**WHAT YOU NEED TO DO**:
Reproduce the entire listing word for word.

**AVAILABLE DATA**:
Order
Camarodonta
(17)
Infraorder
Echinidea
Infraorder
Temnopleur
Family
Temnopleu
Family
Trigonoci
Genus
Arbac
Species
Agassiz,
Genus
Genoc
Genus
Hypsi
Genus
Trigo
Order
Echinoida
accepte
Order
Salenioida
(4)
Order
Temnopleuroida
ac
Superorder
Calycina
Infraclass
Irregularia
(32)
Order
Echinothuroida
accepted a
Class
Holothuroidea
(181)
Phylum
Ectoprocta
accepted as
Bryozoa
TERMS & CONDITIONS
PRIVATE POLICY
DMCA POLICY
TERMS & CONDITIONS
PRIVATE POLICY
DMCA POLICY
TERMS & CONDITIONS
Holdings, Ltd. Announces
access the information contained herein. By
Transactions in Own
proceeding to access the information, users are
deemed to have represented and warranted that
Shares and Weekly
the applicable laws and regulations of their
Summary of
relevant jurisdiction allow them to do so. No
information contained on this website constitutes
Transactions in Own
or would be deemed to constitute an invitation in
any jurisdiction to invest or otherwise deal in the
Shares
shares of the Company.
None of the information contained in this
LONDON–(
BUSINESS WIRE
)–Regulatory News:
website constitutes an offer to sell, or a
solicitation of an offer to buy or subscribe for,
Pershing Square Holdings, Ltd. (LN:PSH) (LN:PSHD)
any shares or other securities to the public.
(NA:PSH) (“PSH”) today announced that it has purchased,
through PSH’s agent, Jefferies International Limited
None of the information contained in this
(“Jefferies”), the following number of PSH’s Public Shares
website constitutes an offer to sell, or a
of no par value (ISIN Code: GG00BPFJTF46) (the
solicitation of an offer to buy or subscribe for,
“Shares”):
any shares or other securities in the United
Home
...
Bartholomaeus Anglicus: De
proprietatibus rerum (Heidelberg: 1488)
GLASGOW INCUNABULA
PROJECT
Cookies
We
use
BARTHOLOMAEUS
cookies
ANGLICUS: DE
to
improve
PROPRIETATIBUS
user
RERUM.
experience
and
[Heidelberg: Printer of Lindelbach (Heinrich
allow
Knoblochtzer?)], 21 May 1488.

**RESULT OF THE EXERCISE**:
Order
Camarodonta
(17)
Infraorder
Echinidea
Infraorder
Temnopleur
Family
Temnopleu
Family
Trigonoci
Genus
Arbac
Species
Agassiz,
Genus
Genoc
Genus
Hypsi
Genus
Trigo
Order
Echinoida
accepte
Order
Salenioida
(4)
Order
Temnopleuroida
ac
Superorder
Calycina
Infraclass
Irregularia
(32)
Order
Echinothuroida
accepted a
Class
Holothuroidea
(181)
Phylum
Ectoprocta
accepted as
Bryozoa
TERMS & CONDITIONS
PRIVATE POLICY
DMCA POLICY
TERMS & CONDITIONS
PRIVATE POLICY
DMCA POLICY
TERMS & CONDITIONS
Holdings, Ltd. Announces
access the information contained herein. By
Transactions in Own
proceeding to access the information, users are
deemed to have represented and warranted that
Shares and Weekly
the applicable laws and regulations of their
Summary of
relevant jurisdiction allow them to do so. No
information contained on this website constitutes
Transactions in Own
or would be deemed to constitute an invitation in
any jurisdiction to invest or otherwise deal in the
Shares
shares of the Company.
None of the information contained in this
LONDON–(
BUSINESS WIRE
)–Regulatory News:
website constitutes an offer to sell, or a
solicitation of an offer to buy or subscribe for,
Pershing Square Holdings, Ltd. (LN:PSH) (LN:PSHD)
any shares or other securities to the public.
(NA:PSH) (“PSH”) today announced that it has purchased,
through PSH’s agent, Jefferies International Limited
None of the information contained in this
(“Jefferies”), the following number of PSH’s Public Shares
website constitutes an offer to sell, or a
of no par value (ISIN Code: GG00BPFJTF46) (the
solicitation of an offer to buy or subscribe for,
“Shares”):
any shares or other securities in the United
Home
...
Bartholomaeus Anglicus: De
proprietatibus rerum (Heidelberg: 1488)
GLASGOW INCUNABULA
PROJECT
Cookies
We
use
BARTHOLOMAEUS
cookies
ANGLICUS: DE
to
improve
PROPRIETATIBUS
user
RERUM.
experience
and
[Heidelberg: Printer of Lindelbach (Heinrich
allow
Knoblochtzer?)], 21 May 1488.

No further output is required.